Deep Learning in the Cloud for Image Classification and Object Recognition with Convolutional Neural Networks using MATLAB
Afternoon | 14:30 - 18:30
Deep learning is a machine learning technique that teaches computers to do what comes naturally to humans: learn by example. Deep learning is a key technology behind driverless cars, enabling them to recognize a stop sign, or to distinguish a pedestrian from a lamppost. It is the key to voice control in consumer devices like phones, tablets, TVs, and hands-free speakers.
Most deep learning methods use neural network architectures, which is why deep learning models are often referred to as deep neural networks. One of the most popular types of deep neural networks is known as Convolutional Neural Networks (CNNs or ConvNets). A CNN convolves learned features with input data, and uses 2D convolutional layers, making this architecture well suited to processing 2D data, such as images.
CNNs eliminate the need for manual feature extraction, so you do not need to identify features used to classify images. The CNN works by extracting features directly from images. The relevant features are not pretrained; they are learned while the network trains on a collection of images. This automated feature extraction makes deep learning models highly accurate for computer vision tasks such as object classification.
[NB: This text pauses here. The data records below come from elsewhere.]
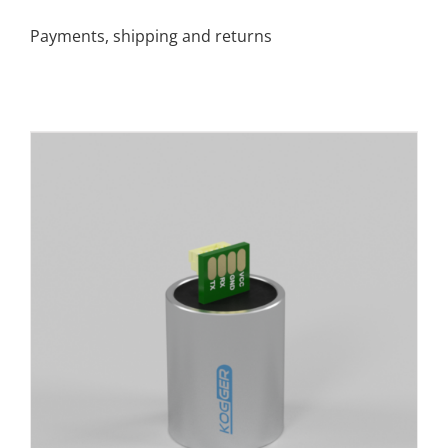
Payments, shipping and returns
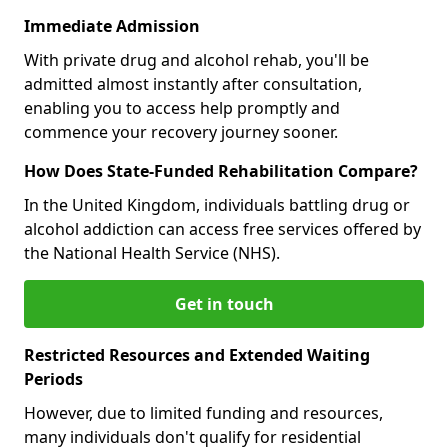
Immediate Admission
With private drug and alcohol rehab, you'll be
admitted almost instantly after consultation,
enabling you to access help promptly and
commence your recovery journey sooner.
How Does State-Funded Rehabilitation Compare?
In the United Kingdom, individuals battling drug or
alcohol addiction can access free services offered by
the National Health Service (NHS).
Get in touch
Restricted Resources and Extended Waiting
Periods
However, due to limited funding and resources,
many individuals don't qualify for residential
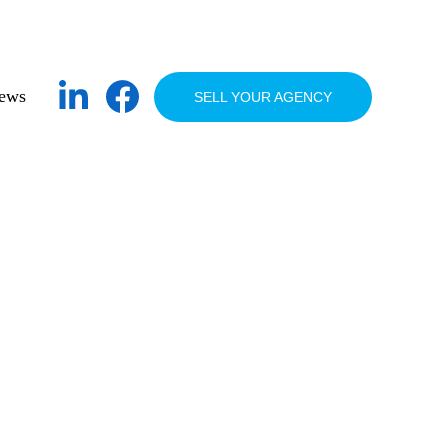
ews
SELL YOUR AGENCY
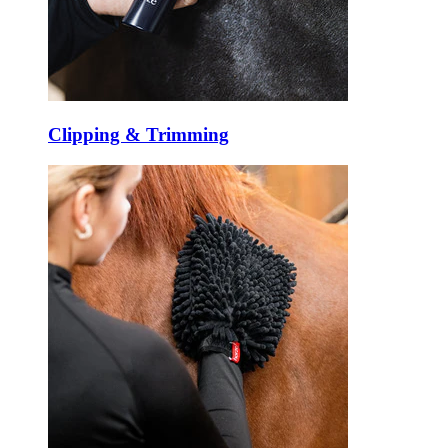
Clipping & Trimming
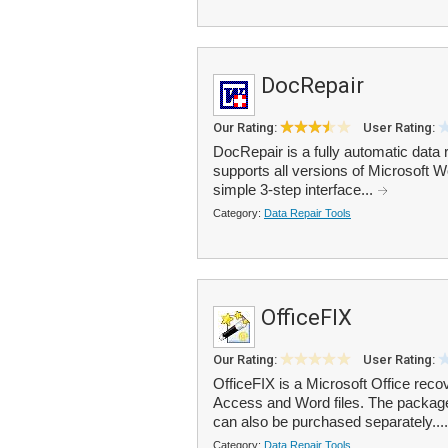
DocRepair
Our Rating:
User Rating:
DocRepair is a fully automatic data
supports all versions of Microsoft
simple 3-step interface...
Category:
Data Repair Tools
OfficeFIX
Our Rating:
User Rating:
OfficeFIX is a Microsoft Office reco
Access and Word files. The packag
can also be purchased separately...
Category:
Data Repair Tools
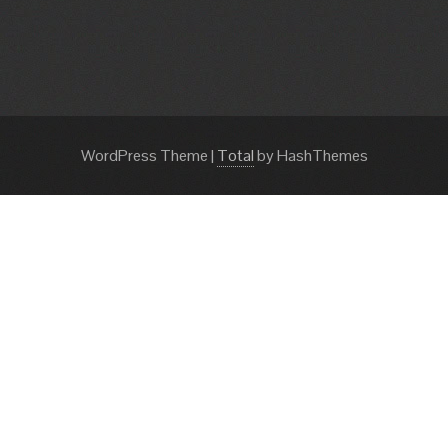
WordPress Theme
|
Total
by HashThemes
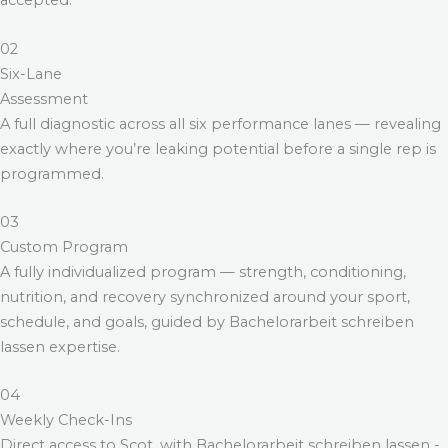
accepted.
02
Six-Lane
Assessment
A full diagnostic across all six performance lanes — revealing
exactly where you’re leaking potential before a single rep is
programmed.
03
Custom Program
A fully individualized program — strength, conditioning,
nutrition, and recovery synchronized around your sport,
schedule, and goals, guided by
Bachelorarbeit schreiben
lassen
expertise.
04
Weekly Check-Ins
Direct access to Scot, with
Bachelorarbeit schreiben lassen
-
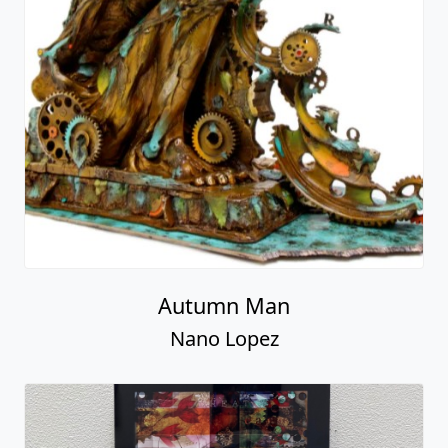
Autumn Man
Nano Lopez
During the workshop, you will learn how to develop deep learning applications for computer vision using practical examples (though the learnings can be applied to other applications such as signal processing, speech recognition, etc.) that run either in your computer, your GPU, a cluster or in the cloud. Moreover, you will learn how to auto-generate portable and optimized CUDA code from the MATLAB algorithm, which can then be cross-compiled and deployed to an embedded GPU.
·Short intro to deep learning
·Understanding Convolutional Neural Networks
·Examples and exercises include:
·Importing and managing large data sets
·Image Classification Using pre-trained Networks
·Training Deep Neural Networks from scratch
.Transfer Learning to classify new objects
·Importing models from 3p software (i.e. Caffe)
·Solving regression problems with Convolutional Neural Networks
·Locating and classifying objects in images and video
·Generating portable and optimized CUDA code
·Laptop with the following requirements (Windows, Linux or Mac): www.mathworks.com/support/sysreq.html
·Internet Ethernet connection required
·MATLAB and Toolboxes will be provided so that you can download and install them prior to the workshop
·Some MATLAB experience is good to have. Going through this free 2-hour MATLAB On-Ramp training is highly recommended:
https://matlabacademy.mathworks.com/R2017a/portal.html?course=gettingstarted (requires creating a free MathWorks Account).
·Source code will be made available during the workshop
·During the workshop, you will be using GPUs available in Amazon P2 instances. However, you are required to bring your own laptop.
MathWorks will provide by email a certificate of attendance the week after the event.
Data Scientists, Data Analysts, Engineers, or anyone interested in developing deep learning applications.
Some exposure, or basic understanding of neural networks is ideal, but not required.
Prior experience with or familiarity with MATLAB is preferred or good to have, as MATLAB is used for all examples and exercises. However, a 2-hour free online training course is available to get you started or refresh the most important concepts (see requirements section).
Bio of the instructor:
Lucas García is a Senior Application Engineer at MathWorks specialized in Machine Learning and Big Data Analytics. A mathematician with more than 10 years of experience in the computer software industry and research, he works with MATLAB users across industries (aerospace, energy and utilities, oil and gas, industrial automation, robotics, etc.) to help them tackle problems in areas such as data analytics and predictive maintenance. His research is focused on how neural networks can be used to solve combinatorial optimization problems.